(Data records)
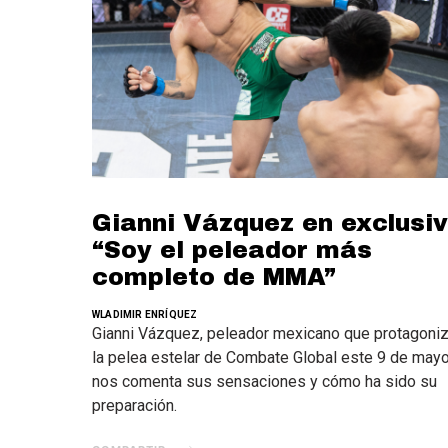
Gianni Vázquez en exclusiv
“Soy el peleador más
completo de MMA”
WLADIMIR ENRÍQUEZ
Gianni Vázquez, peleador mexicano que protagoniz
la pelea estelar de Combate Global este 9 de mayo
nos comenta sus sensaciones y cómo ha sido su
preparación.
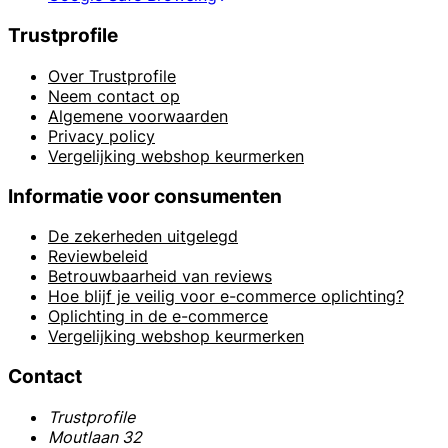
Trustprofile
Over Trustprofile
Neem contact op
Algemene voorwaarden
Privacy policy
Vergelijking webshop keurmerken
Informatie voor consumenten
De zekerheden uitgelegd
Reviewbeleid
Betrouwbaarheid van reviews
Hoe blijf je veilig voor e-commerce oplichting?
Oplichting in de e-commerce
Vergelijking webshop keurmerken
Contact
Trustprofile
Moutlaan 32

→ **Task prompt**: Through the last line of the entries above, beginning at the line containing "Neem contact op", transcribe each line exactly, both ends included and nothing more.

→ **Exercise solution**:
Neem contact op
Algemene voorwaarden
Privacy policy
Vergelijking webshop keurmerken
Informatie voor consumenten
De zekerheden uitgelegd
Reviewbeleid
Betrouwbaarheid van reviews
Hoe blijf je veilig voor e-commerce oplichting?
Oplichting in de e-commerce
Vergelijking webshop keurmerken
Contact
Trustprofile
Moutlaan 32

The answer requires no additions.